La Francia e la rivolta islamica

In seguito agli avvenimenti degli ultimi giorni, in cui si sono svolte numerose manifestazioni di protesta nel mondo islamico, la tensione è altissima per il rischio di nuovi attentati e di rappresaglie.

Nelle ultime ore il giornale satirico francese Charlie Hebdo ha annunciato la pubblicazione di nuove vignette sul profeta Maometto. Già nel 2006 si scatenò la rabbia del mondo islamico in seguito alla pubblicazione di una vignetta sul giornale danese Jylland Posten che ritraeva il Profeta (questione proibita per l’Islam), enfatizzata dalla maglietta dell’ex Ministro Calderoli, cui fece seguito una manifestazione a Bengasi, in Libia, con il risultato dell’uccisione di 11 manifestanti.

Jean-Marc Ayrault, Primo Ministro francese, si è schierato a difesa della “libertà d’espressione” e “tiene ad affermare la sua disapprovazione per qualsiasi eccesso” in questo contesto, appellandosi allo “spirito di responsabilità di ciascuno”.
Ma un “appello alla calma” è arrivato anche dal rettore della Grande Moschea di Parigi, Dalil Boubakeur.

Ecco il testo appena pubblicato:

La Grande Mosquée de Paris tient à rendre un hommage appuyé à l’attitude calme et responsable des musulmans de France face aux récentes provocations et basses manœuvres des auteurs du film blasphématoire et méprisable sur le Prophète de l’Islam (Que la paix et la bénédiction soient sur lui).
La Grande Mosquée de Paris recommande instamment la vigilance aux jeunes musulmans de France et de ne pas céder aux appels prônant des actions qui seraient contraires à leur image, à leurs intérêts et à l’éthique islamique.
La Grande Mosquée de Paris met en garde l’opinion publique et les médias à ne pas faire l’amalgame pernicieux entre une minorité d’activistes qui instrumentalisent la religion musulmane à des fins politiques et l’immense majorité des citoyens de confession musulmane, jeunes et moins jeunes, profondément attachée aux valeurs et aux principes républicains et démocratiques de notre pays. Recteur Dalil BOUBAKEUR

La Grande Mosquee de Paris

L’alibi della rivolta contro la produzione del film “L’innocenza dei musulmani”, che avrebbe scatenato l’ira furibonda di folle inferocite, rischia però di degenerare, grazie anche all’enfasi data dai media occidentali e arabi. Chiaramente la questione è infinitamente minore, seppur grave, e le notizie riportate a gran voce da tutti i media rischiano davvero di far peggiorare la situazione nel brevissimo periodo. Una manifestazione di 500 persone davanti all’ambasciata svizzera, che cura gli interessi statunitensi a Teheran, ha fatto urlare al pericolo imminente. Ma 500 persone sono un numero irrisorio per essere considerate una minaccia reale!

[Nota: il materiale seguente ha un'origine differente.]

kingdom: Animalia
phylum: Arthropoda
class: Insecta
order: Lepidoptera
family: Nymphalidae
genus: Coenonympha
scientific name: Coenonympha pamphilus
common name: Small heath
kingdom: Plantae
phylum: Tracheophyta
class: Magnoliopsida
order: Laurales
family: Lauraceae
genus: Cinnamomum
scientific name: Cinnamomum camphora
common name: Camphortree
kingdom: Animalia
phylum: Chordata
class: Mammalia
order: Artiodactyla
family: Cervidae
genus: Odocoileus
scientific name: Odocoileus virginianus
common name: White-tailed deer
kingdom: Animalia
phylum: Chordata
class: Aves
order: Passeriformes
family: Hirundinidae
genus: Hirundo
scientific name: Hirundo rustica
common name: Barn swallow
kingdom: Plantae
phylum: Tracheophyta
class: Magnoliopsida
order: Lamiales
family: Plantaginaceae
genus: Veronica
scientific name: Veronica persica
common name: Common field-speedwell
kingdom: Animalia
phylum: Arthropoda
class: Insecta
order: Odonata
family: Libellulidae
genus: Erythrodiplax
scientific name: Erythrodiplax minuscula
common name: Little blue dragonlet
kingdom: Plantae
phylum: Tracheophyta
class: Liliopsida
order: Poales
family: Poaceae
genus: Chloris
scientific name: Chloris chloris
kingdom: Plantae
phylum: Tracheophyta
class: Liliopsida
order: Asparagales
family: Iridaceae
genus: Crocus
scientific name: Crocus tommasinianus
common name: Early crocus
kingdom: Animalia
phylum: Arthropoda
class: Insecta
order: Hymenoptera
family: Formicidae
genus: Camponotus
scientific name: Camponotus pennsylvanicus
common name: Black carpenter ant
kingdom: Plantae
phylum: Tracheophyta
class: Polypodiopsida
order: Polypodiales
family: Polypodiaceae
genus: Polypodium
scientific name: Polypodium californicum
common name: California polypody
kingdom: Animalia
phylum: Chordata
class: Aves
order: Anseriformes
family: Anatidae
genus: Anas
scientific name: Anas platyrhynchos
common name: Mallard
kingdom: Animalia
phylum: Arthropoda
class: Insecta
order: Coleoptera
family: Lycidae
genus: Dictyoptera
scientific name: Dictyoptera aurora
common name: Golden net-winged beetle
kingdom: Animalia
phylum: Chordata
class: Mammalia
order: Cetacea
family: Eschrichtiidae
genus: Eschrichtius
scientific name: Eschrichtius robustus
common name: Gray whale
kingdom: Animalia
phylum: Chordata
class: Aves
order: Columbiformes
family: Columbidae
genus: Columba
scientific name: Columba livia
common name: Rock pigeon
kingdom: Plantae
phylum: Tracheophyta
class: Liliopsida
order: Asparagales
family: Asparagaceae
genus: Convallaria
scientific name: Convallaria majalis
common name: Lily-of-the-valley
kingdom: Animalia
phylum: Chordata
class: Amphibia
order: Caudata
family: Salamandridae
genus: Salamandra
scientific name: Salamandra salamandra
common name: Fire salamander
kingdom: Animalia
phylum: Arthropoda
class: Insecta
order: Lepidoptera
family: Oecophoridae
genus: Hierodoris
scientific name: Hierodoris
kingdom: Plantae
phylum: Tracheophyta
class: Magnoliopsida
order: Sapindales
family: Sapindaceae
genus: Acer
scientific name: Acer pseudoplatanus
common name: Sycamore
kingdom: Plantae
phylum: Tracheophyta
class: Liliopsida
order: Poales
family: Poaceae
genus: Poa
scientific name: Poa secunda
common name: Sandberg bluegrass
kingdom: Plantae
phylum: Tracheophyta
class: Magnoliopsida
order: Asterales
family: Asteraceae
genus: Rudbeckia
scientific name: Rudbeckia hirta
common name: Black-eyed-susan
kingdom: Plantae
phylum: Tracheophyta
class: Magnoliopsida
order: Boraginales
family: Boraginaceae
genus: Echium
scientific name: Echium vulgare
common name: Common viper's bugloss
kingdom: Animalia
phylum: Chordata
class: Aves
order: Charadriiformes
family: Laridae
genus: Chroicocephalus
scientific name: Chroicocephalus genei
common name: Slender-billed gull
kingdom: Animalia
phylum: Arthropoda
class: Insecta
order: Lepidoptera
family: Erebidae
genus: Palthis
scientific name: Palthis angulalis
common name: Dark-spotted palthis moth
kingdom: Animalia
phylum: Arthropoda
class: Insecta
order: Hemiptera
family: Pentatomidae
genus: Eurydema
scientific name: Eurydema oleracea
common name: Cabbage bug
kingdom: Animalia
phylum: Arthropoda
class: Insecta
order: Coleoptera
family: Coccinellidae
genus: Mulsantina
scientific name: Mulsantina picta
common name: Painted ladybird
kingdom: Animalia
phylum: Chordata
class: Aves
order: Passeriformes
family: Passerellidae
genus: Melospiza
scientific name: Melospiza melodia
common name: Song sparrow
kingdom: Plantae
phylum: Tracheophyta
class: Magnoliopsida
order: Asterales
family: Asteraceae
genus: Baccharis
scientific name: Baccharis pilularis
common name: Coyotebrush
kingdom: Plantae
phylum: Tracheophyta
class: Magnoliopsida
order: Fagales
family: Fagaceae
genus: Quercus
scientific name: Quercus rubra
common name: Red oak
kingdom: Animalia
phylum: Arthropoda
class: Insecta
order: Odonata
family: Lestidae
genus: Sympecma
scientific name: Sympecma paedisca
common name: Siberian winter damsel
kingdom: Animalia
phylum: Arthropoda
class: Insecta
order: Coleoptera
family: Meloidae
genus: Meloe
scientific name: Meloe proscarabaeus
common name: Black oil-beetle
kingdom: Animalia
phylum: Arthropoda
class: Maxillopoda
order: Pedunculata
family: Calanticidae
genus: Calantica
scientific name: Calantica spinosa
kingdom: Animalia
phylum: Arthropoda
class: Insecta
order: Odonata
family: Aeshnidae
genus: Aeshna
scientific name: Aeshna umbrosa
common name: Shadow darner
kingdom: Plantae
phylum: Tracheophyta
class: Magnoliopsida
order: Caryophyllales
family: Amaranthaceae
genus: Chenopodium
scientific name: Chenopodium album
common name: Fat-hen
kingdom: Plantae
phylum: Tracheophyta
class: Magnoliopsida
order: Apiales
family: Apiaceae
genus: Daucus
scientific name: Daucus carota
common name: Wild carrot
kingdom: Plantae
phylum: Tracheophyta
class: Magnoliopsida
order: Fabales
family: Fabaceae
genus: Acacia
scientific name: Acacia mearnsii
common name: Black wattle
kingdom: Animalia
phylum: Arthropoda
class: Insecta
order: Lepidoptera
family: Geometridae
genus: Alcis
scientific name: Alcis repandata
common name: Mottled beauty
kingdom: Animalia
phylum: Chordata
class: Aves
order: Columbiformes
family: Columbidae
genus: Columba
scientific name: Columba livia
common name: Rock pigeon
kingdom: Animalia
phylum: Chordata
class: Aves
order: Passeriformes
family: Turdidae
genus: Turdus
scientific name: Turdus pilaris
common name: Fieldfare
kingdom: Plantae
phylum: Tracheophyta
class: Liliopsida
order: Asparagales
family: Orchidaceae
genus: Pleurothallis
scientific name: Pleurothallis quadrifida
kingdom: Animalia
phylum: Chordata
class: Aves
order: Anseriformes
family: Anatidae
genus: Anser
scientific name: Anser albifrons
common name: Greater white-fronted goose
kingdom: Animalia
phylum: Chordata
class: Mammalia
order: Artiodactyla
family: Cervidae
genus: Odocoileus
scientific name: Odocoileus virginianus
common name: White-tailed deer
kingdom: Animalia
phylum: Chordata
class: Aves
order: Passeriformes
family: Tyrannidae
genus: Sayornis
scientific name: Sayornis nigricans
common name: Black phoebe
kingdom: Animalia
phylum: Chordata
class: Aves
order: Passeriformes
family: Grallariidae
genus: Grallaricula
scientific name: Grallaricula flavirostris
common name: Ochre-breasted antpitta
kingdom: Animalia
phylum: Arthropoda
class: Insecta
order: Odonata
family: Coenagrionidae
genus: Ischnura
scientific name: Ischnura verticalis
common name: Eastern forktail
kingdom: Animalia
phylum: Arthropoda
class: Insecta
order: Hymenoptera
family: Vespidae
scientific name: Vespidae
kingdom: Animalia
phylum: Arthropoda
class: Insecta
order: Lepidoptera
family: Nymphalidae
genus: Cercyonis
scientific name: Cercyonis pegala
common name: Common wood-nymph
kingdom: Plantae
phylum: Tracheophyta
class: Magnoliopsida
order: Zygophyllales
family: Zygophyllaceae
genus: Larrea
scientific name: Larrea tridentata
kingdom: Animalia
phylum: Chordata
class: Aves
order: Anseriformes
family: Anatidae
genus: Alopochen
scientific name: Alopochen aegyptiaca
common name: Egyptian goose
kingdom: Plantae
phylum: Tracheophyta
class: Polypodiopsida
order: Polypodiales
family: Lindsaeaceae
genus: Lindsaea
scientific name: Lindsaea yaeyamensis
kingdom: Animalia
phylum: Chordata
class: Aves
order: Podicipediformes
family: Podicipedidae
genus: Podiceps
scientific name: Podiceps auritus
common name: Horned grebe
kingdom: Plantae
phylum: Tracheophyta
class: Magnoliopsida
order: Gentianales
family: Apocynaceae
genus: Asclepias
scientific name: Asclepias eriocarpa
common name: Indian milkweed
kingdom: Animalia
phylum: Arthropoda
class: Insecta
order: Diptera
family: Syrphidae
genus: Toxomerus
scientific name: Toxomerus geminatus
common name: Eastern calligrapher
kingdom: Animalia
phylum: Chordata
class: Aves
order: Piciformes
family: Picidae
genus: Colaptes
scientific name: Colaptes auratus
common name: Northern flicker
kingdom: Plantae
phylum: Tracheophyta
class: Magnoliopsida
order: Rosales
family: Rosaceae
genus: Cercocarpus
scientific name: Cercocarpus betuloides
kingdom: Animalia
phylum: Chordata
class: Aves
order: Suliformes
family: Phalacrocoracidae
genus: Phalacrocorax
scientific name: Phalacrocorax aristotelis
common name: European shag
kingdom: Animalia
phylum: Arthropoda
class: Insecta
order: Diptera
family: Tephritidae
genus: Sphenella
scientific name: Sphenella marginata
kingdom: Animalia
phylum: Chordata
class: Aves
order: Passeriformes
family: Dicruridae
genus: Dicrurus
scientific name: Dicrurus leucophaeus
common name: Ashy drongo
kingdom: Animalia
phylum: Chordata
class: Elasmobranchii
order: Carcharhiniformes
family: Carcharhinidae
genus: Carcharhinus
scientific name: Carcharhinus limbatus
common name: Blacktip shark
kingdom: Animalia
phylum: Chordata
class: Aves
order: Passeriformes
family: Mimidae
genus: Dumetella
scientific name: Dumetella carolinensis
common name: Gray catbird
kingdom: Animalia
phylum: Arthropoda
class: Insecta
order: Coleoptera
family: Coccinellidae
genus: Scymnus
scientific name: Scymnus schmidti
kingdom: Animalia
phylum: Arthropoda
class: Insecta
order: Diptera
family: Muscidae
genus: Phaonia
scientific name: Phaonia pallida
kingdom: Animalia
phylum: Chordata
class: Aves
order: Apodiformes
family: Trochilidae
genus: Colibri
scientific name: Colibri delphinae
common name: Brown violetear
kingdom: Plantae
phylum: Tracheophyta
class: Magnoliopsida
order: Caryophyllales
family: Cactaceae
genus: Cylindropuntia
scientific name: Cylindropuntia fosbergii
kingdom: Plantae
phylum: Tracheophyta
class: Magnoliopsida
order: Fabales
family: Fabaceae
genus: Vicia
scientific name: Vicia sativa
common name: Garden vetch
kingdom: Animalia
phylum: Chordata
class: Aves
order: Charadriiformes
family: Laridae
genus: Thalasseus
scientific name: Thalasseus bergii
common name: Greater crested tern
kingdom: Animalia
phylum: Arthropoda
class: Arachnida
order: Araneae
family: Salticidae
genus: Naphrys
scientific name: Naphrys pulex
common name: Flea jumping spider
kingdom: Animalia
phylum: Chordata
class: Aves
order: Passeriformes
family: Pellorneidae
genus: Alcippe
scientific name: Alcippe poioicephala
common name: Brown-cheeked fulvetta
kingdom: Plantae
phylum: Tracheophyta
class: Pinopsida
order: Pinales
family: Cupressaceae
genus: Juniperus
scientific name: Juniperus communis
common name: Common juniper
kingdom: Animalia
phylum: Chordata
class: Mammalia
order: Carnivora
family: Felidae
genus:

Il fulcro della valutazione oggi pare essere solo la produzione del film, dipingendo così i musulmani come dei cavernicoli medievali, pur sapendo che questo episodio, spiacevole e idiota (se non orchestrato..) è soltanto un “Cavallo di Troia” per interessi ben più realistici, come l’odio verso gli Stati Uniti in tante regioni africane e mediorientali.

Non dimentichiamoci però che il Paese più popoloso a maggioranza musulmana del mondo è.. l’Indonesia.